Я почувствовал в душе гнев.
— Что я должен понять?
— Послушай, — произнес спокойный. Присел на корочки рядом. Говорил со мной, как с ребенком, который нашел револьвер. — Послушай! С тобой произошло нечто, что не должно было произойти. Ладно уж твои пациенты! Ты не помогаешь им, а меняешь их. Убираешь из их сознания блоки, которые они сами себе поставили или которые поставили им. Ты делаешь это случайно, пользуясь силой, мощи которой даже не можешь себе представить. И вызываешь страшные аномалии. Ставишь с ног на голову физику и вселенную. Делаешь дыры в реальности. Это не твоя вина. Это, собственно, случайность. Но этот пациент. Это особенный человек, кто-то, кого ты не должен трогать. Ты не можешь ему помочь. Только он сам в состоянии себе помочь. Даже не приближайся к нему. И ни под каким видом ничего не пытайся сделать. Для своего собственного блага. Для блага всех. Разум этого человека — самая опасная вещь во вселенной.
— Почему?
— Не твое дело! Ты и так не поймешь.
— Почему я должен вам верить? Почему я должен вас слушать?
— Если я скажу тебе, то ты не поверишь. А если поверишь, то сойдешь с ума. Вот так! — Говорящий щелкнул пальцами. — Ты, вероятно, заметил, что мы не из служб безопасности. Поверь, сынок, существуют более важные, более страшные и более опасные дела, чем все тайны этого мира. Если бы ты нашел атомную бомбу и стал бы с ней играть, то это была бы шуточка и дружеский розыгрыш в сравнении с тем, что сейчас происходит.
Он встал. И медленно протянул руку к своим очкам. И тогда гнев и дикий звериный страх, ужас взорвал меня, как бомба. Возможно, он хотел их только поправить. Но было уже слишком поздно. Его голова и тело покрылись трещинами и рассыпались, как раскрошившийся гипс. Внизу находился жуткий, как ацетиленовое пламя, голубой свет, похожий на огонь атомного взрыва. Свет в виде огромного кричащего человека. Светящаяся фигура в ворохе вспышек распалась. В воздухе висел лишь пронзительный крик, высокий, как аварийная сирена. Как крик банши. Все стекла в окнах комнаты рассыпались грудами мелких, как дробленый кристалл, осколков. Во всем районе хором начала выть сигнализация.
А подо мной мягко провалился пол, и я рухнул в бездонный колодец.

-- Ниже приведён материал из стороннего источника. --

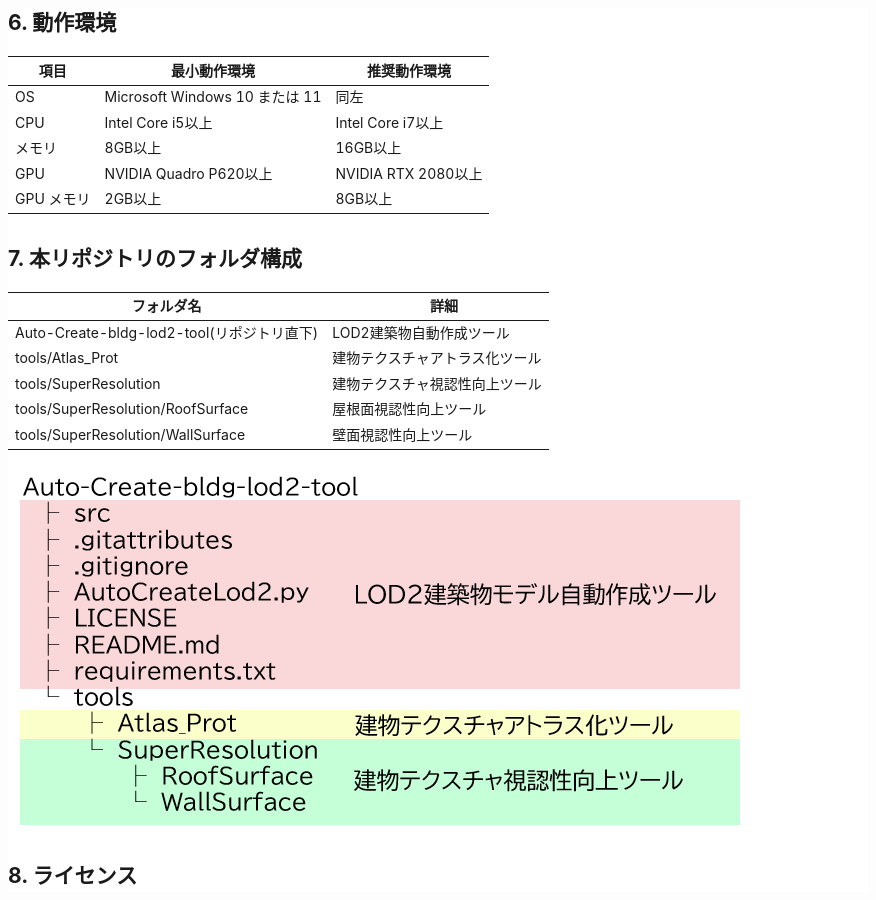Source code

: ## 6. 動作環境

| 項目               | 最小動作環境               | 推奨動作環境                   |
| ------------------ | ------------------------- | ------------------------------ |
| OS                 | Microsoft Windows 10 または 11 | 同左 |
| CPU                | Intel Core i5以上 | Intel Core i7以上 |
| メモリ             | 8GB以上 | 16GB以上 |
| GPU                | NVIDIA Quadro P620以上 | NVIDIA RTX 2080以上 |
| GPU メモリ         | 2GB以上 | 8GB以上 |

## 7. 本リポジトリのフォルダ構成

| フォルダ名 |　詳細 |
|-|-|
| Auto-Create-bldg-lod2-tool(リポジトリ直下) | LOD2建築物自動作成ツール |
| tools/Atlas_Prot | 建物テクスチャアトラス化ツール |
| tools/SuperResolution | 建物テクスチャ視認性向上ツール |
| tools/SuperResolution/RoofSurface | 屋根面視認性向上ツール |
| tools/SuperResolution/WallSurface | 壁面視認性向上ツール |

![リポジトリ構成](./img/readme_002.png)

## 8. ライセンス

Один из самых приятных моментов в жизни, когда ты пробуждаешься от кошмара и видишь вокруг себя обычное и безопасное окружение. Ты дома, все вокруг понятно, освещено солнцем, спокойно. Ужасы и страдания, которые терзали тебя еще минуту назад, оказываются несуществующими. Рассеиваются, как дым. Если после смерти нас ожидает какая-то награда, то понятно, как она выглядит. Все, что было плохим, оказывается в прошлом, становится поблекшим и ложным, как плохой сон.

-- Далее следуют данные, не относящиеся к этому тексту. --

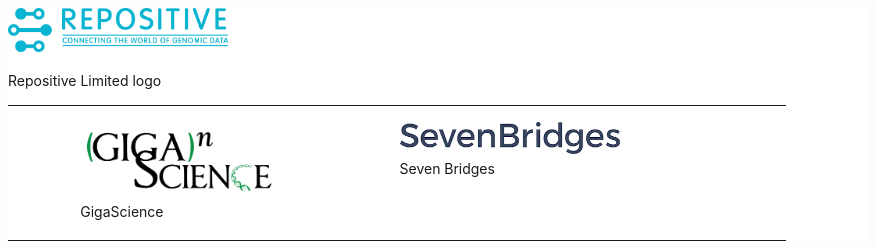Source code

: <img src="Repositive_logo_long.png" title="Repositive Limited logo"
width="220" />
<figcaption>Repositive Limited logo</figcaption>
</figure></td>
</tr>
</tbody>
</table>

<table>
<tbody>
<tr class="odd">
<td><p>   </p></td>
<td><figure>
<img src="gigascience-07.png" title="GigaScience" width="200" />
<figcaption>GigaScience</figcaption>
</figure></td>
<td><p>   </p></td>
<td><figure>
<img src="SB_logo_navy.png" title="Seven Bridges" width="220" />
<figcaption>Seven Bridges</figcaption>
</figure></td>
<td><p>   </p></td>
<td><figure>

Я лежал ничком в моей большой ротанговой кровати, солнечные пятна, разорванные рейками жалюзи, осветляли простой чистый вход. Белые стена, простая мебель из дерева и гнутого тростника. Несколько темных африканских украшений. Растения, книги. Моя спальня. Пустая, тихая и приятная. Было пятнадцать минут девятого, среда. Первый пациент только в одиннадцать. А кошмар прошел. Я помнил его ярко и выразительно, он по-прежнему пробирал меня мурашками по коже. Но достаточно было не концентрироваться на нем, и он бледнел, гас, как незакрепленная фотография.